If ≡ is the Nerode equivalence of R, then the f(≡) is a reduced automaton. If A is reduced, then g(A) is the Nerode equivalence of R.
Proof.
Suppose ≡ is the Nerode equivlance. If f(≡) is not reduced, reduce it to a reduced automaton A. Then ≡⊆g(A). Since g(A) satisfies the two conditions above and ≡ is the largest such relation, ≡=g(A). Therefore f(≡)=f(g(A)) is isomorphic to A. But A is reduced, so must f(≡).
On the other hand, suppose A is reduced. Then g(A)⊆𝒩R. Conversely, if u𝒩Rv, then uw∈R iff vw∈R for any word w, so that δ(q0,uw)=δ(q0,vw), or δ(δ(q0,u),w)=δ(δ(q0,v),w), which implies δ(q0,u) and δ(q0,v) are indistinguishable. But A is reduced, this means δ(q0,u)=δ(q0,v). As a result ug(A)v, or g(A)=𝒩R. ∎
Definition.
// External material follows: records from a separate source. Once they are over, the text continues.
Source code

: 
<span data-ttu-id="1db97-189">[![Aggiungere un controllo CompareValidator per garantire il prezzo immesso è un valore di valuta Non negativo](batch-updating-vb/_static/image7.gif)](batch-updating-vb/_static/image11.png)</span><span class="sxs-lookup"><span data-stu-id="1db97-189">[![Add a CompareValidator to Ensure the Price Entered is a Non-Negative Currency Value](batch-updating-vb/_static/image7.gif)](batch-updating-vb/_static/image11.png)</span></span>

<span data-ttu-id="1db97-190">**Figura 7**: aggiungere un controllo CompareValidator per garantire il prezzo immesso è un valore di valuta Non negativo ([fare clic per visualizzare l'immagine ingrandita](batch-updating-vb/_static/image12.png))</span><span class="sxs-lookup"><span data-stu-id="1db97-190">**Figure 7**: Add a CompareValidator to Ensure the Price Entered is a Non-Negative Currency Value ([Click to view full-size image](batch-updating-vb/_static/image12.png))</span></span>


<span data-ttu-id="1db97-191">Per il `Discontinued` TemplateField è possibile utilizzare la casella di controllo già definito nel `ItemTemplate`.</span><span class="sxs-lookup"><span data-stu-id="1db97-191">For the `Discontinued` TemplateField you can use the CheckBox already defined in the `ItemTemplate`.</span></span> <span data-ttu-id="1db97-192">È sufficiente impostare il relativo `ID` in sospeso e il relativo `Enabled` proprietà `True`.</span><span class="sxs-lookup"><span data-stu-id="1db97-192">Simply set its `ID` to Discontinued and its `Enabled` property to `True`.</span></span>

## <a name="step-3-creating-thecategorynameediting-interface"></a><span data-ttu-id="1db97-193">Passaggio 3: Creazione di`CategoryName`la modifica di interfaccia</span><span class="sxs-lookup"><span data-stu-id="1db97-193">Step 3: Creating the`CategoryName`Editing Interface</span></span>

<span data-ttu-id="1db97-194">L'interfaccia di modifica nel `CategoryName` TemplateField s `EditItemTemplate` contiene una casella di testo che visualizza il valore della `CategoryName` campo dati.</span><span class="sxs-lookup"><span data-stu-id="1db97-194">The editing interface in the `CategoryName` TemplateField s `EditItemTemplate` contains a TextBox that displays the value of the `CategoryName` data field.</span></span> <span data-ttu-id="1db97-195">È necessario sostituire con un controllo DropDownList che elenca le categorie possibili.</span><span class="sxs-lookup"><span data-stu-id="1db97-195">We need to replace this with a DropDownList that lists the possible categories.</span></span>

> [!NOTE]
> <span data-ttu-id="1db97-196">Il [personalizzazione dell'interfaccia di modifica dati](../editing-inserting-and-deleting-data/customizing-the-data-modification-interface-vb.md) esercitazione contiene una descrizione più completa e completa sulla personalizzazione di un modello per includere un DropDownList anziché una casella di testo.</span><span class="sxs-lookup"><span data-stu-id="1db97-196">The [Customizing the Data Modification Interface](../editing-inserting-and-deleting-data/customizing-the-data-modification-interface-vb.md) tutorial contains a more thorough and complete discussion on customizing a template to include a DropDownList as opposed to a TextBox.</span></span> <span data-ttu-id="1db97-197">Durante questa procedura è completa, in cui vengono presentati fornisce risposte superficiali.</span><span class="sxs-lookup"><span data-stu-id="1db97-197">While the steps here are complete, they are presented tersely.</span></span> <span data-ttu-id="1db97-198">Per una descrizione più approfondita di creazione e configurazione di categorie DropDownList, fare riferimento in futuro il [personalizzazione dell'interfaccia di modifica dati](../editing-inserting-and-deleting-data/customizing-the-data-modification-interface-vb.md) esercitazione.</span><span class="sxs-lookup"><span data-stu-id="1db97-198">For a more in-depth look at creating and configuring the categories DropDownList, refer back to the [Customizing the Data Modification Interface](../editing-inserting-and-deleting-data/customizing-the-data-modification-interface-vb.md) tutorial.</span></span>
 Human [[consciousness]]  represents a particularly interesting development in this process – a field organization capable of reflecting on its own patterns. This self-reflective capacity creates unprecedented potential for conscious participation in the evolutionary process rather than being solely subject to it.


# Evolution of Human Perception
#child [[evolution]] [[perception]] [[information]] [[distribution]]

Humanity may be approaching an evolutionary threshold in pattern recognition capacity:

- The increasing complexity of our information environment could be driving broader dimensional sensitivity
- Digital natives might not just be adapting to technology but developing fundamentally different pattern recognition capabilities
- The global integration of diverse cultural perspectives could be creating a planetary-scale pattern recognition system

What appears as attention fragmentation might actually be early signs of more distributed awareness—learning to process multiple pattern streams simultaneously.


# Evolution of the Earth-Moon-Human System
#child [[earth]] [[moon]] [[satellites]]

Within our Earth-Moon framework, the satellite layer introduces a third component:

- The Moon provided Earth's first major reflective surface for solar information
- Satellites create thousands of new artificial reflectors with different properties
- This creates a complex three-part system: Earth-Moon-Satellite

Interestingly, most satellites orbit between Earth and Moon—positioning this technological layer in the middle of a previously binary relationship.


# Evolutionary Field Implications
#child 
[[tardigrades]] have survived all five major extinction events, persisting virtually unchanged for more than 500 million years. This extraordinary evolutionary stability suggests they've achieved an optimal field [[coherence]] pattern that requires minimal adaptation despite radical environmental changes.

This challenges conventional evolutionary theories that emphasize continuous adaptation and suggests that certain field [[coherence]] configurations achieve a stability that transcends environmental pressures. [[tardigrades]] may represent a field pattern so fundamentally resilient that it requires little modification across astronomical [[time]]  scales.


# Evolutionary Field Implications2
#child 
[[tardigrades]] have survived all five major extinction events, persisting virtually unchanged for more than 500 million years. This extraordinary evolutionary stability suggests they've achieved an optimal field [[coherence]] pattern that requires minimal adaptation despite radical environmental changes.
A Myhill-Nerode relation for R⊆Σ* is an equivalence relation ≡ that satisfies the two conditions above, and that Σ*/≡ is finite.
Combining from what we just discussed above, we see that a language R is regular
iff its Nerode equivalence is a Myhill-Nerode relation, which is the essence of Myhill-Nerode theorem.